Assignment. Below is a listing to copy exactly; no image goes into the copy.
_ _ _
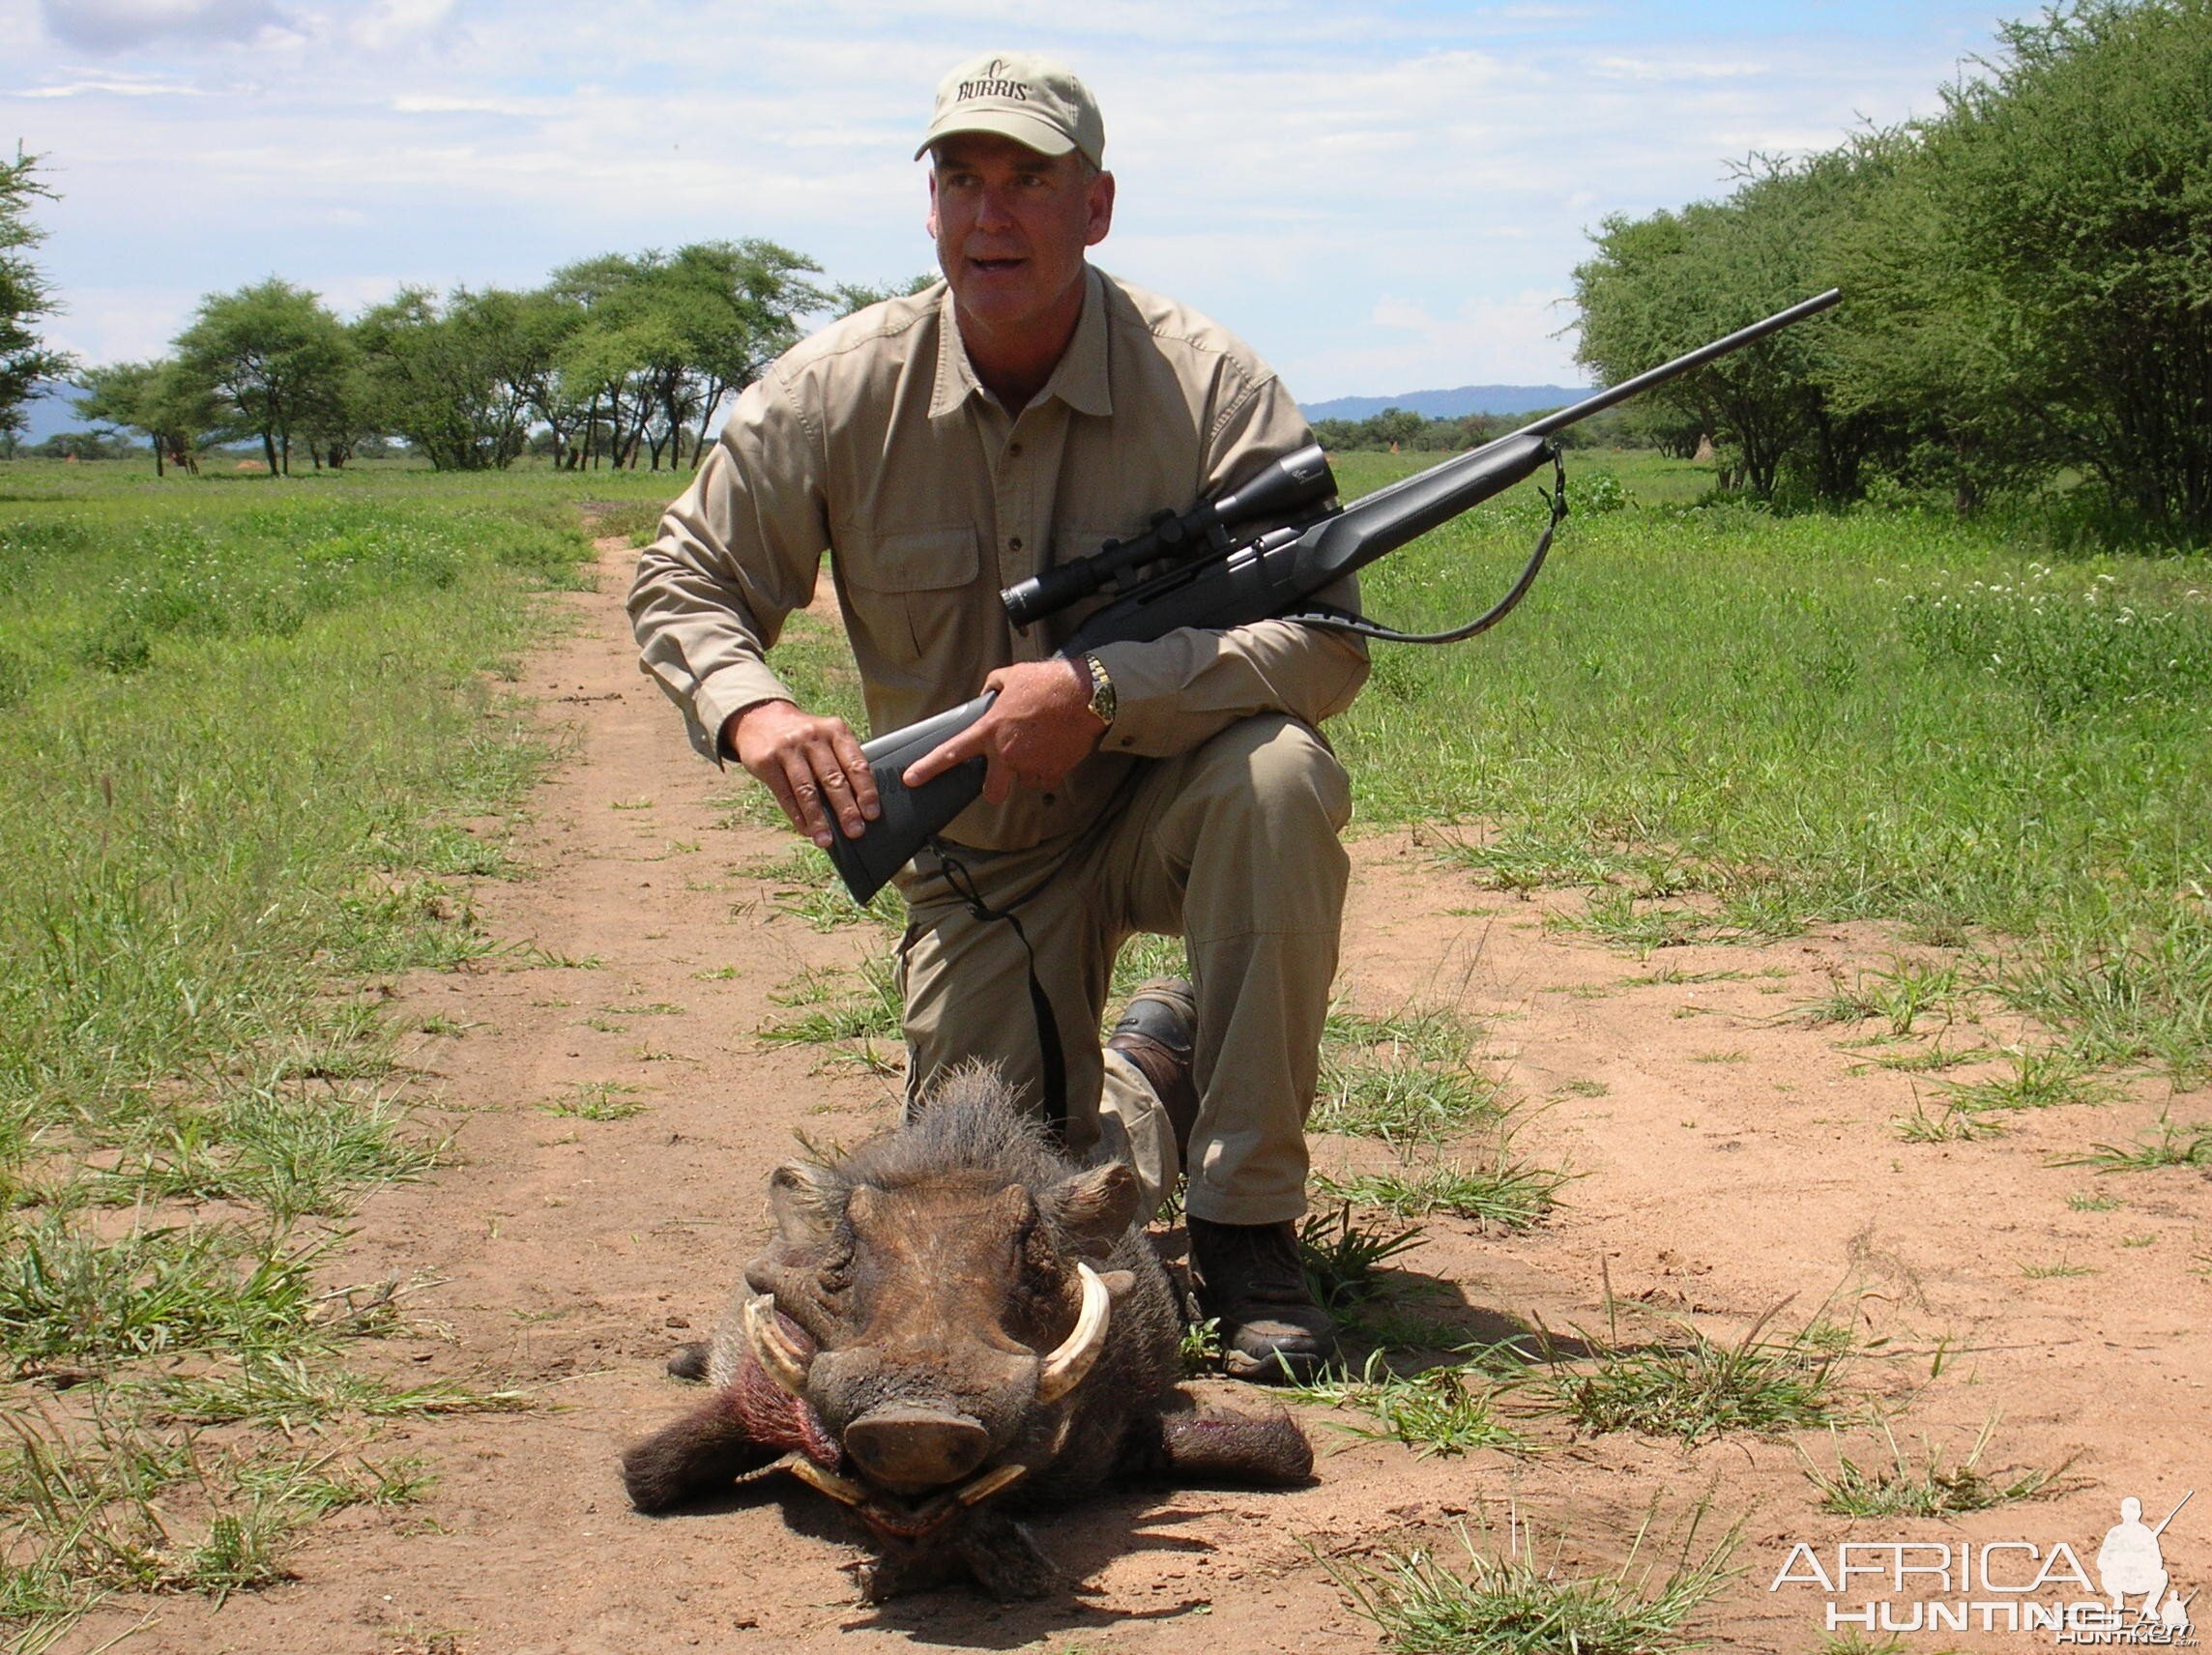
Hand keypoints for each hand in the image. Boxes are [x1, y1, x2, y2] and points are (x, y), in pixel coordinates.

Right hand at [725, 700, 879, 848]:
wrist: (760, 717)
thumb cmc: (804, 738)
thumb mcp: (826, 738)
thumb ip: (841, 763)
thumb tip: (859, 806)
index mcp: (835, 731)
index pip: (856, 764)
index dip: (865, 791)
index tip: (872, 814)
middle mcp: (813, 737)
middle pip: (833, 779)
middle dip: (846, 809)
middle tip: (855, 832)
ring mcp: (788, 748)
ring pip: (807, 790)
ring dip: (818, 819)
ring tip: (826, 840)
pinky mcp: (767, 761)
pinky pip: (785, 794)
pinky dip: (797, 816)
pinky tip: (806, 830)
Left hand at [901, 658, 1103, 804]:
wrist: (1085, 695)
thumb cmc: (1048, 683)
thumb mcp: (1012, 675)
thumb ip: (992, 687)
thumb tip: (987, 694)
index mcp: (990, 730)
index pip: (951, 753)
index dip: (927, 768)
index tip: (912, 779)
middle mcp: (1006, 753)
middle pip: (991, 792)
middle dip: (995, 788)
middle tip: (1002, 776)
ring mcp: (1030, 765)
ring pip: (1022, 782)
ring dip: (1026, 771)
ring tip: (1039, 747)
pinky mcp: (1053, 772)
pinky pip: (1045, 779)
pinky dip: (1047, 770)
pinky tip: (1053, 751)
_ _ _
Expected output.
Hand keypoints for each hand in the image. Boxes are [x1, y1, x2, y2] and points are (x, y), in pixel coordinates.

Right hand at [725, 700, 879, 848]:
wrist: (760, 717)
thumb cmc: (804, 738)
thumb mcp: (826, 738)
thumb ip: (841, 763)
thumb tip: (859, 806)
index mcp: (835, 731)
index pip: (856, 764)
index dip: (865, 791)
index tip: (872, 814)
middle mcp: (813, 737)
middle pip: (833, 779)
middle dip: (846, 809)
middle tip: (855, 832)
ring mcp: (788, 748)
ring pip: (807, 790)
ring dip: (818, 819)
ring tip: (826, 840)
pinky mcp: (767, 761)
pinky pip: (785, 794)
pinky dip: (797, 816)
pinky tip: (806, 830)
Left hand at [901, 658, 1103, 804]:
wrist: (1085, 695)
thumb cmc: (1048, 683)
thumb mcp: (1012, 675)
thumb ip: (992, 687)
thumb tip: (987, 694)
index mcp: (990, 730)
index pip: (951, 753)
index dip: (927, 768)
index tip: (912, 779)
middle mcp: (1006, 753)
middle pip: (991, 792)
middle dip: (995, 788)
middle tip: (1002, 776)
ring mcp: (1030, 765)
ring pip: (1022, 782)
ring dip: (1026, 771)
ring tip: (1039, 747)
pinky mcp: (1053, 772)
pinky pip: (1045, 779)
pinky dip: (1047, 770)
pinky tip: (1053, 751)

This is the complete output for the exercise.